*** Extracted entries Section Begins ***
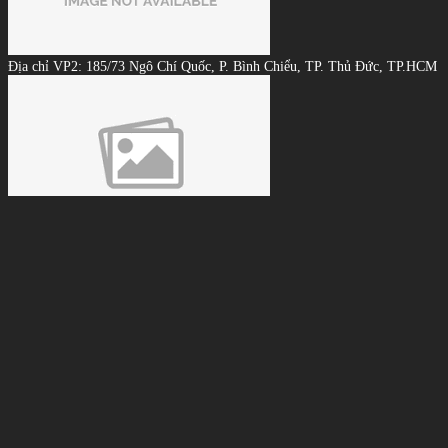
Địa chỉ VP2: 185/73 Ngô Chí Quốc, P. Bình Chiểu, TP. Thủ Đức, TP.HCM
Hotline: 0886.179.068 - 0912.292.779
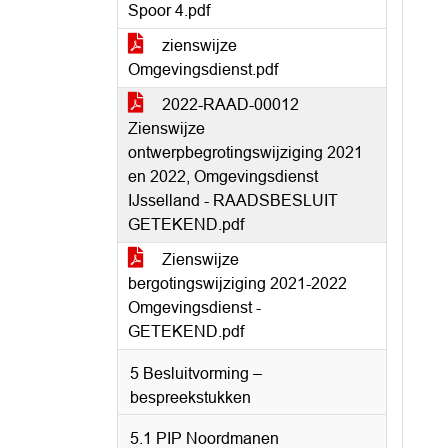
Spoor 4.pdf
zienswijze
Omgevingsdienst.pdf
2022-RAAD-00012
Zienswijze
ontwerpbegrotingswijziging 2021
en 2022, Omgevingsdienst
IJsselland - RAADSBESLUIT
GETEKEND.pdf
Zienswijze
bergotingswijziging 2021-2022
Omgevingsdienst -
GETEKEND.pdf
5 Besluitvorming –
bespreekstukken
5.1 PIP Noordmanen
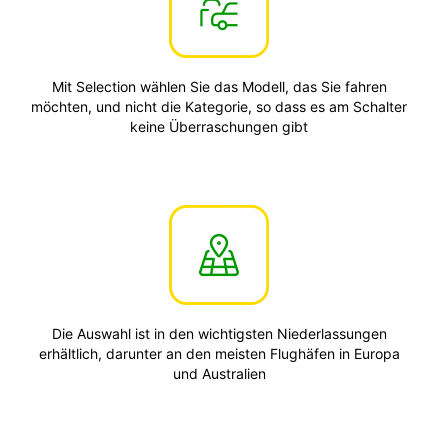
Mit Selection wählen Sie das Modell, das Sie fahren
möchten, und nicht die Kategorie, so dass es am Schalter
keine Überraschungen gibt
Die Auswahl ist in den wichtigsten Niederlassungen
erhältlich, darunter an den meisten Flughäfen in Europa
und Australien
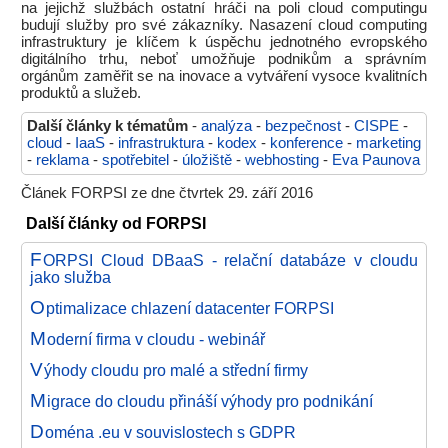
na jejichž službách ostatní hráči na poli cloud computingu
budují služby pro své zákazníky. Nasazení cloud computing
infrastruktury je klíčem k úspěchu jednotného evropského
digitálního trhu, neboť umožňuje podnikům a správním
orgánům zaměřit se na inovace a vytváření vysoce kvalitních
produktů a služeb.
Další články k tématům
-
analýza
-
bezpečnost
-
CISPE
-
cloud
-
IaaS
-
infrastruktura
-
kodex
-
konference
-
marketing
-
reklama
-
spotřebitel
-
úložiště
-
webhosting
-
Eva Paunova
Článek FORPSI ze dne čtvrtek 29. září 2016
Další články od FORPSI
F
ORPSI Cloud DBaaS - relační databáze v cloudu
jako služba
O
ptimalizace chlazení datacenter FORPSI
M
oderní firma v cloudu - webinář
V
ýhody cloudu pro malé a střední firmy
M
igrace do cloudu přináší výhody pro podnikání
D
oména .eu v souvislostech s GDPR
*** Extracted entries Section Ends ***
• [About this exercise] Each record needs to be reproduced exactly, and no image should be carried over.

• [Final answer]
Địa chỉ VP2: 185/73 Ngô Chí Quốc, P. Bình Chiểu, TP. Thủ Đức, TP.HCM
Hotline: 0886.179.068 - 0912.292.779
Spoor 4.pdf
zienswijze
Omgevingsdienst.pdf
2022-RAAD-00012
Zienswijze
ontwerpbegrotingswijziging 2021
en 2022, Omgevingsdienst
IJsselland - RAADSBESLUIT
GETEKEND.pdf
Zienswijze
bergotingswijziging 2021-2022
Omgevingsdienst -
GETEKEND.pdf
5 Besluitvorming –
bespreekstukken
5.1 PIP Noordmanen
Mit Selection wählen Sie das Modell, das Sie fahren
möchten, und nicht die Kategorie, so dass es am Schalter
keine Überraschungen gibt
Die Auswahl ist in den wichtigsten Niederlassungen
erhältlich, darunter an den meisten Flughäfen in Europa
und Australien
na jejichž službách ostatní hráči na poli cloud computingu
budují služby pro své zákazníky. Nasazení cloud computing
infrastruktury je klíčem k úspěchu jednotného evropského
digitálního trhu, neboť umožňuje podnikům a správním
orgánům zaměřit se na inovace a vytváření vysoce kvalitních
produktů a služeb.
Další články k tématům
-
analýza
-
bezpečnost
-
CISPE
-
cloud
-
IaaS
-
infrastruktura
-
kodex
-
konference
-
marketing
-
reklama
-
spotřebitel
-
úložiště
-
webhosting
-
Eva Paunova
Článek FORPSI ze dne čtvrtek 29. září 2016
Další články od FORPSI
F
ORPSI Cloud DBaaS - relační databáze v cloudu
jako služba
O
ptimalizace chlazení datacenter FORPSI
M
oderní firma v cloudu - webinář
V
ýhody cloudu pro malé a střední firmy
M
igrace do cloudu přináší výhody pro podnikání
D
oména .eu v souvislostech s GDPR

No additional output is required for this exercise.